Recommend CoQ10 for statin-induced myopathy
Although the exact mechanism of statin-induced myopathy is unknown, the most likely explanation is a depletion of coenzyme Q10 (CoQ10), which has negative effects on mitochondrial energy production.18 While studies using CoQ10 to treat this AE have been small and had mixed results, the overall evidence suggests that it decreases the development and/or severity of symptoms.18-20
In fact, CoQ10 supplementation is the only treatment that has shown promise in treating statin-induced muscle symptoms.18-20 Doses of about 100 mg bid have been found to be beneficial and safe; no clinically relevant AEs have been seen with doses lower than 300 mg/d.18,20,21 A large placebo-controlled study is currently evaluating a 600 mg/d dose of CoQ10 in patients with statin-induced myopathy.19
CASE
On his next visit, Mr L. reports a new ache in his left shoulder and upper back, which he describes as mild but annoying. He also tells you his memory seems to be getting worse and that he has developed an odd tingling in his hands. These symptoms began about a month after he started the medications, Mr L. says. He also began a new exercise program, but his BMI is unchanged.
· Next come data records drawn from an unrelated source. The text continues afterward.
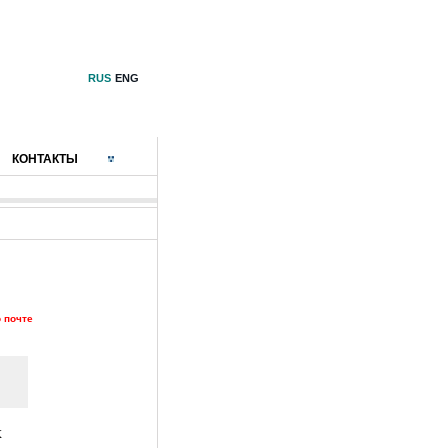
RUS
ENG
КОНТАКТЫ
 почте
х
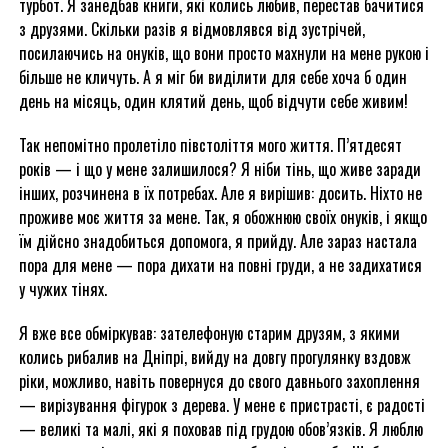
турбот. Я занедбав книги, які колись любив, перестав бачитися
з друзями. Скільки разів я відмовлявся від зустрічей,
посилаючись на онуків, що вони просто махнули на мене рукою і
більше не кличуть. А я міг би виділити для себе хоча б один
день на місяць, один клятий день, щоб відчути себе живим!
Так непомітно пролетіло півстоліття мого життя. П’ятдесят
років — і що у мене залишилося? Я ніби тінь, що живе заради
інших, розчинена в їх потребах. Але я вирішив: досить. Ніхто не
проживе моє життя за мене. Так, я обожнюю своїх онуків, і якщо
їм дійсно знадобиться допомога, я прийду. Але зараз настала
пора для мене — пора дихати на повні груди, а не задихатися
у чужих тінях.
Я вже все обміркував: зателефоную старим друзям, з якими
колись рибалив на Дніпрі, вийду на довгу прогулянку вздовж
ріки, можливо, навіть повернуся до свого давнього захоплення
— вирізування фігурок з дерева. У мене є пристрасті, є радості
— великі та малі, які я поховав під грудою обов’язків. Я люблю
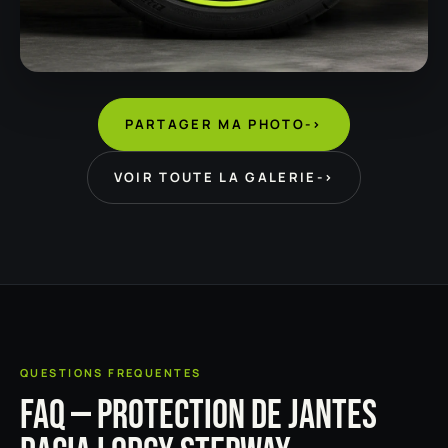
PARTAGER MA PHOTO
->
VOIR TOUTE LA GALERIE
->
QUESTIONS FREQUENTES
FAQ — PROTECTION DE JANTES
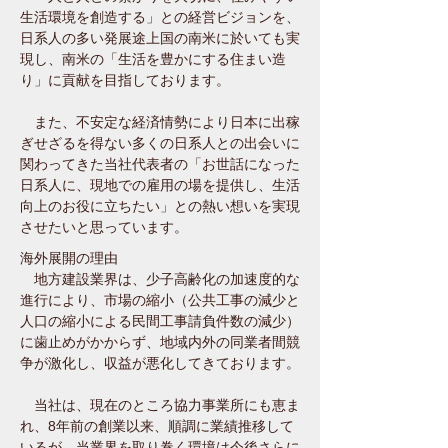
生活環境を創造する」との経営ビジョンを、
日系人の多い発展途上国の南米に於いても実
現し、南米
の「生活を豊かにする住まい造
り」に貢献を目指しております。
また、不安定な経済情勢により日本に出稼
ぎせざるを得ない多くの日系人との出会いに
関わってきた当社代表者の「お世話になった
日系人に、現地での雇用の場を提供し、生活
向上のお役に立ちたい」との熱い想いを実現
させたいと思っています。
海外展開の理由
地方建設業界は、少子高齢化の加速度的な
進行により、市場の縮小（公共工事の減少と
人口の縮小による民間工事請負件数の減少）
に歯止めがかからず、地域内外の同業者間競
争が激化し、収益が悪化してきております。
当社は、現在のところ協力事業所にも恵ま
れ、8年前の創業以来、順調に業績推移して
いるが、当業界を取り巻く環境は今後さらに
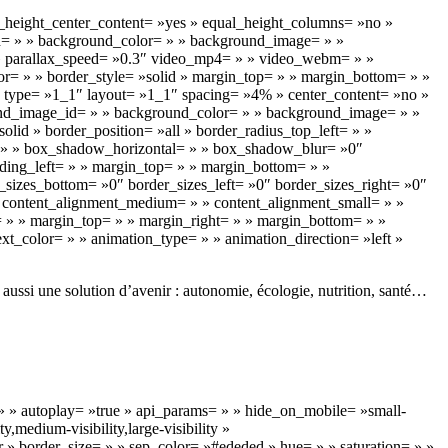
_height_center_content= »yes » equal_height_columns= »no »
» id= » » background_color= » » background_image= » »
 » parallax_speed= »0.3″ video_mp4= » » video_webm= » »
r= » » border_style= »solid » margin_top= » » margin_bottom= » »
n type= »1_1″ layout= »1_1″ spacing= »4% » center_content= »no »
kground_image_id= » » background_color= » » background_image= » »
lid » border_position= »all » border_radius_top_left= » »
= » » box_shadow_horizontal= » » box_shadow_blur= »0″
ing_left= » » margin_top= » » margin_bottom= » »
r_sizes_bottom= »0″ border_sizes_left= »0″ border_sizes_right= »0″
 » content_alignment_medium= » » content_alignment_small= » »
id= » » margin_top= » » margin_right= » » margin_bottom= » »
text_color= » » animation_type= » » animation_direction= »left »
t aussi une solution d’avenir : autonomie, écologie, nutrition, santé…
 » autoplay= »true » api_params= » » hide_on_mobile= »small-
y,medium-visibility,large-visibility »
 » border_size= » » sep_color= »#ededed » hue= » » saturation= » »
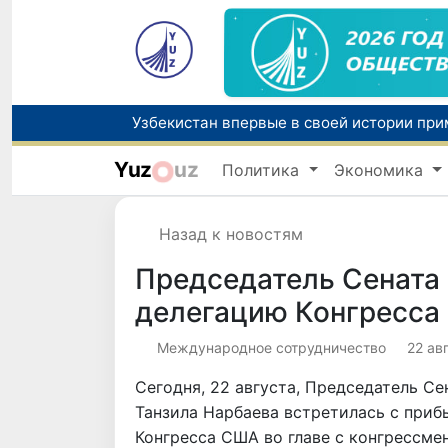
Yuz
uz
Политика
Экономика
Назад к новостям
Председатель Сената
делегацию Конгресс
Международное сотрудничество
22 авг
Сегодня, 22 августа, Председатель С
Танзила Нарбаева встретилась с приб
Конгресса США во главе с конгрессме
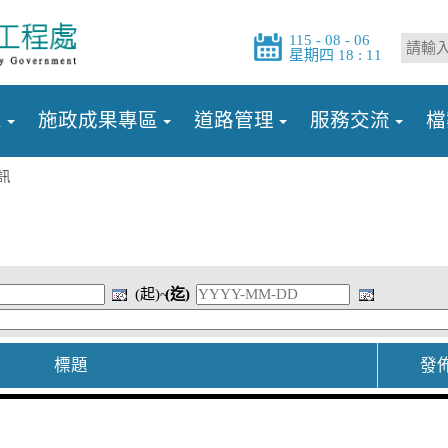
115 - 08 - 06
星期四 18 : 11
息
施政成果專區
道路管理
服務交流
檔
訊
(起)~
(迄)
標題
發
On examination, you find the affected shoulder and upper back modestly and diffusely tender to palpation but with no decline in strength. Mr L.’s BP has fallen to
134/84 mm Hg, and his fasting glucose is 105 mg/dL. Lab tests reveal an LDL of 144 mg/dL and HDL of 36 mg/dL, A1C of 6.1%, ALT of 105 U/L, AST of 61 U/L, and a normal CK.
You recommend 100 mg CoQ10 bid. Because it is available only OTC, you advise the patient to look for a product whose purity and potency have been verified by an external source, such as the US Pharmacopeial Convention. You also prescribe metformin 500 mg bid for insulin resistance, refer the patient to a nutritionist and diabetes specialist, and order tests to evaluate his other symptoms.